Same mountain, 500 feet higher. The whole trail valley is visible to its right.

We started seeing the occasional hiker coming down at this point, although no one that had passed us on the way up, which was encouraging. I chatted with one for a couple of minutes as I stopped to rest and he stopped to put on sunscreen; he said he had set out at 2:00 that morning, and had watched the sunrise from the peak. Very impressive. We also had a runner go by on his way up the trail. He was visible running back down the trail later while we basked in the glory of the summit; talking with other hikers, it turned out he had run all the way from I-70 - a 12-mile round-trip run with an approximate 5000 foot elevation change, peaking at 14,278. Wow.

Cool rock formation next to the trail at the base of the Grays switchbacks

We summited Grays Peak at about 8:30, along with about 20 or 30 of our closest friends. We all hunkered down among the rock piles to escape the wind and had our lunches, chatting about how awesome this all was. We met lots of nice people, and traded picture-taking services freely. Everyone wants to commemorate their achievement, of course. There was an obsessive-compulsive lad there building up the rock cairns at the top into a continuous wall. Not quite sure what his problem was, but it was a little disconcerting having 50-lb rocks dropped on top of the pile I was leaning against.

The view, predictably, was amazing. The wind, predictably, was bitter-cold. The sky was the deepest blue I've ever seen. Words don't really do justice to the summit experience, and pictures can only approximate the panoramic magnificence that we all took in, open-mouthed. You really have to go there yourself, and yes, it's worth the effort.

One of the many amazing views from Grays Peak.
Looking down on Chihuahua Gulch from Grays Peak.
The lake which is the source of the stream is at 12,200 feet.
Diane provides proof-of-life for the kidnapping investigation.

After celebrating, resting, and eating on Grays, it was time to bag Torreys. This is done by taking a trail down the north face of Grays to the saddle that runs between it and Torreys, and then back up the other side. The bottom of the saddle clocks in at 13,750, and Torreys is only about 7 feet lower than Grays, so down we went 500 feet and then back up the same amount. The trail up Torreys is somewhat tougher than the Grays trail, but still easy enough. It is classified as a Class 2, but frankly the elevation was a much bigger factor than the trail difficulty. At Class 2, you're still hiking and not needing your hands, but it's steeper and you're taking larger steps up to get over rocks. Distance from Grays Peak to Torreys Peak: about 1 mile. Not doing it would be crazy.

Torreys Peak from Grays.
Note the trail running along the ridge of the saddle.

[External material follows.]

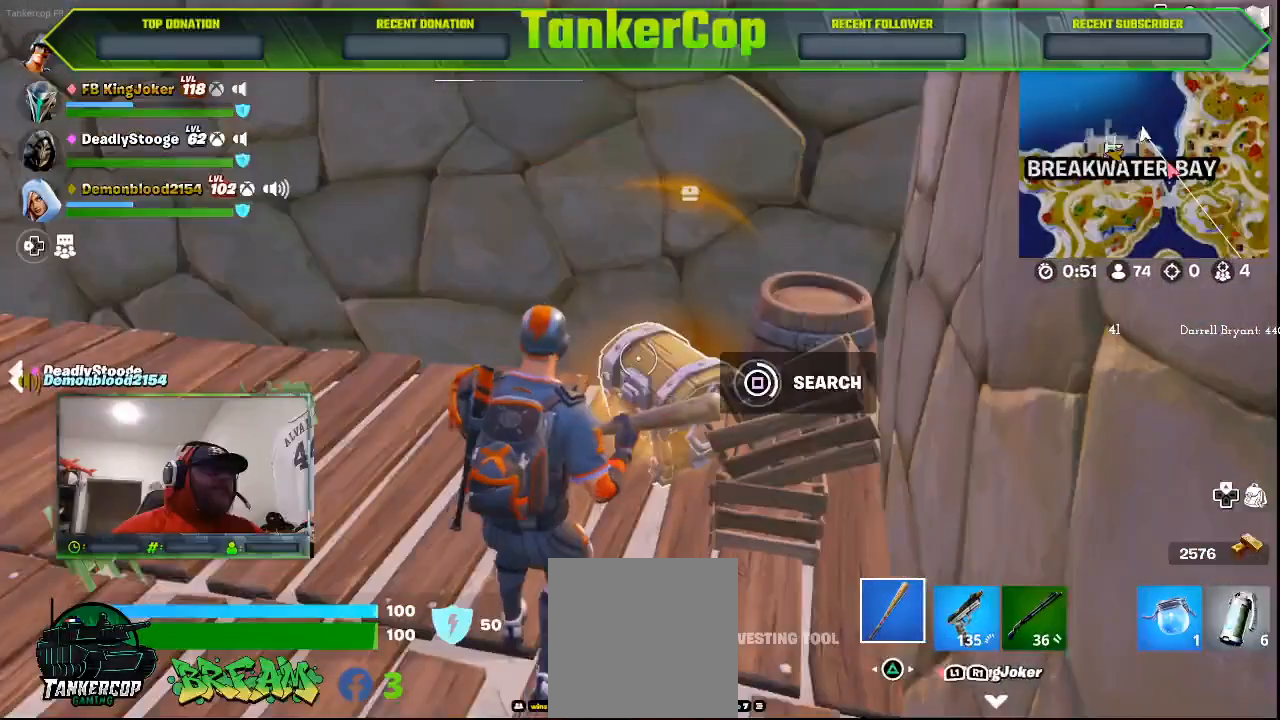
{"dt_ms": 500, "buttons": [], "left_stick": "center", "right_stick": "center", "events": [[167, "left_stick", "center"]]}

Grays Peak from the Torreys Peak trail.
Clearly visible are the switchbacks near the summit.
We think they should install a Grays-to-Torreys zipline.
Despite it being later in the day, the crowd at the Torreys summit was no larger than it was at Grays. Grays was getting busier, though. If you look closely at the picture above (click to enlarge), you can see the summit covered in tiny people. Back at Torreys, a couple of college students that we had summited both peaks with were taking pictures of each other jumping on the top of Torreys. It looked like they were having fun, but we were satisfied with just taking pictures with the sign proving we were there.

Proof of life, location, and date. Send the ransom, already!
After a little more time hanging out on Torreys, it was time to head down. The trail was a lot busier than it was on the way up. We noticed that the farther down the trail we got, the more casual the hikers seemed to be. By the time we dragged ourselves back to the trailhead, we were seeing T-Shirts and sandals on folks with no packs and limited water. I really hope they weren't determined to summit, especially considering the afternoon weather was about to get started again.

Hikers everywhere
We took the tent down in a light drizzle, and broke camp about 1:00 pm. Back down the treacherous Stevens Gulch Road, and onto the stop-and-go I-70 again, spending over an hour getting 10 miles back to Idaho Springs. To break up the suffering, we stopped in Georgetown and had calzones at the Alpine Grill - tasty! When we finally made it home, we were ready to sleep for days.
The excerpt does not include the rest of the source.